It's easy to say apply the same standards as a buzzword, which undoubtedly they're trying to do to the best of their ability, but it's not like they get a batch of decisions that are exactly the same, they're still unique incidents otherwise we'd just have robots analysing them in binary. As fans we throw decisions together into these clusters that look roughly the same and that's good enough for us to make an inconsequential point. It's not very scientific, it's just "X happened last week and now Y has happened", nothing to do with overall consistency across a season as an entire body of decisions refs make and how that may or may not be improving ref standards over time. But could removing the clear and obvious stuff help? Maybe, you could have a point.

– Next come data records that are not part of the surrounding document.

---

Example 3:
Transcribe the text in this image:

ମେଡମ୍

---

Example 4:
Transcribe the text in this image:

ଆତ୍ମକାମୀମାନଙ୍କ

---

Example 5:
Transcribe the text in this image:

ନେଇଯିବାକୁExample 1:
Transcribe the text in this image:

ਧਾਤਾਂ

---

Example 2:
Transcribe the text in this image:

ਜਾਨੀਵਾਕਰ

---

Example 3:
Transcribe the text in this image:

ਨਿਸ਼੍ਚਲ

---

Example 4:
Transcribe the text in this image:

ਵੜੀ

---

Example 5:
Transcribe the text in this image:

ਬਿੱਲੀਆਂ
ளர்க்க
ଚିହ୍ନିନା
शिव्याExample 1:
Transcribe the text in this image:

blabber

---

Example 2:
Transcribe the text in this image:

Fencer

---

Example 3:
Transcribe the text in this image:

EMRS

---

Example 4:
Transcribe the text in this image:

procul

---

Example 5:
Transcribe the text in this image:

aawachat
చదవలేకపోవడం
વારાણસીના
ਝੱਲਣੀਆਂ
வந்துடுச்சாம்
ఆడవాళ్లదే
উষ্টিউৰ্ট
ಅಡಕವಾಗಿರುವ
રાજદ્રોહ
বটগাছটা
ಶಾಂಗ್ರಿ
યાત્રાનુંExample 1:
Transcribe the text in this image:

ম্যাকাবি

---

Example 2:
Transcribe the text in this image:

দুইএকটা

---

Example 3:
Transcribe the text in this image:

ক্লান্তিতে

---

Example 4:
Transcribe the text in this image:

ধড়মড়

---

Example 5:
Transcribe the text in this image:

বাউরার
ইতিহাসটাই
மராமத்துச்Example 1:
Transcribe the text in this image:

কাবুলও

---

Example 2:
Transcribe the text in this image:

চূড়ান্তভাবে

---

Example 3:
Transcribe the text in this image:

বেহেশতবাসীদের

With regards to consistency, standards and VAR, I think we'd find it a lot different if we actually had to sit down and make these decisions, even in the VAR chair where people make out it's simple. You have a set of regulations so we think they can be applied with perfect uniformity, but they have to interpret them over the top of a specific incident and the devil is in the detail. They all have different speeds, different contact, different contact with the ball, different ref interpretation of the intent. With handballs it can be very difficult to interpret too.
Look at pundits and how they make a living hauling these guys through the streets so fans can throw tomatoes at them. Even they can't fecking agree on a decision and they are the "experts" that keep reminding us refs didn't play the game. They're the ones in their own VAR studio with no skin in the game, no jeopardy and they don't find full agreement. Do we really fecking think they'd reach the standards of consistency and the near elimination of human error that they expect? What does that tell us about the job if not that it contains subjectivity and human error, even from the studio nevermind the poor cnut with a whistle.
It's just a bloody tough job IMO. Especially on the pitch but also in the studio where the scrutiny is huge. The fitness required, barrages of abuse for simply doing a job, the scrutiny on every single aspect of your work, very few jobs entail that, probably even the footballers. I know it's reasonably paid but bloody hell, it ain't easy.